Haiti was eliminated from the World Cup on Wednesday afternoon.
But you wouldn’t have known it if you were walking by Lakou Lakay — a Haitian restaurant in Tijuana’s Zona Norte. That’s where dozens of members of Haiti’s Mexican diaspora gathered to cheer on their team.
“We’re happy here,” said Evens Jean Lois. “Here in Tijuana, it’s almost like being in our home country.”
Jean Lois arrived in Tijuana in 2019, after facing discrimination in the Dominican Republic and Venezuela. He’s one of more than 6,000 Haitian nationals now living in the Mexican border city.
Before Wednesday’s game kicked off, Jean Lois cooked some chicken in a makeshift charcoal grill on the street outside Lakou Lakay.
“The beauty of this World Cup is that it brought us closer together,” he said.

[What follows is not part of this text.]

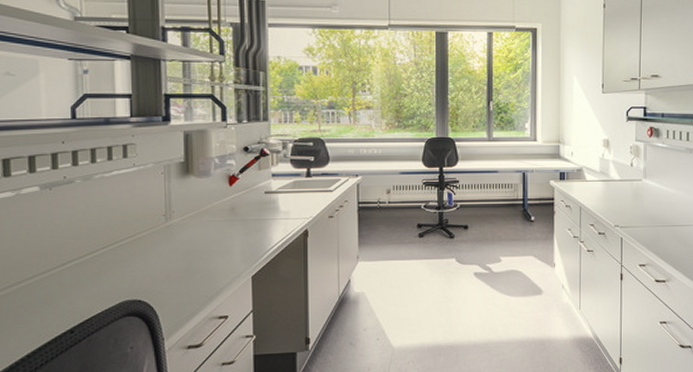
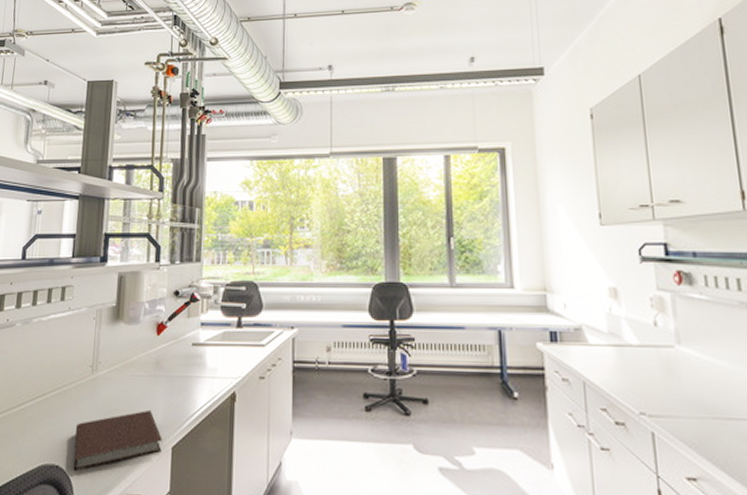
notebook: none [154,248,242,304] -> present [73,409,162,472]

This was Haiti’s first World Cup since 1974. And the team put up a good fight — scoring two goals against Morocco, a team that made the semifinals in the 2022 World Cup.
Just being in the international tournament has given people in the Haitian diaspora a reason to celebrate — especially after the tragedies that have befallen their homeland in recent years. Since 2010, the country has endured a devastating earthquake, a massive hurricane and a presidential assassination.
The first wave of Haitian transplants arrived at Tijuana in 2016. In the decade since, they’ve built a thriving community that touches many aspects of Tijuana society.
Haitian children attend local schools, Haitian businesses line Tijuana’s commercial districts, and Haitian food contributes to the city’s culinary scene.
Vivianne Petite Frere owns Lakou Lakay. She’s also a community organizer who works with the Haitian Bridge Alliance — an immigrant advocacy nonprofit.
“I originally came thinking I’d go to the United States, but I found opportunity here in Tijuana,” Petite Frere said.
On Wednesday, her restaurant hosted dozens of Haitians, a few Tijuana neighbors, and even some curious soccer fans from San Diego during the game. She cooked traditional Haitian fare while a local DJ played Haitian hip-hop outside.
Petite Frere said the soccer tournament is an opportunity to show the world that Haiti is much more than the violence and chaos often portrayed in international media.
“The World Cup is a window to show a side of Haiti that others hide,” she said.
She’s proud that Haiti became the world’s first free Black republic in 1804, after the enslaved people of the Caribbean island defeated the army of French emperor Napoleon Bonaparte.
It’s a bit of history that was originally part of Haiti’s World Cup uniforms — a silhouette of men holding up the revolutionary flag. But the tournament’s organizers deemed it too political and told the team to remove the reference.
At Lakou Lakay, several fans wore the jersey with the revolutionary symbol.
Petite Frere welcomes the controversy, saying it may encourage people to read up on Haitian history. She argues that being punished for their independence is an unfortunate part of the Haitian experience.
Ultimately, the French government forced Haiti to compensate it for lost property, including people and land. In the early 1900s, debt payments to the French accounted for three-quarters of the small island nation’s budget. This made it essentially impossible for Haiti to invest in the welfare of its own people.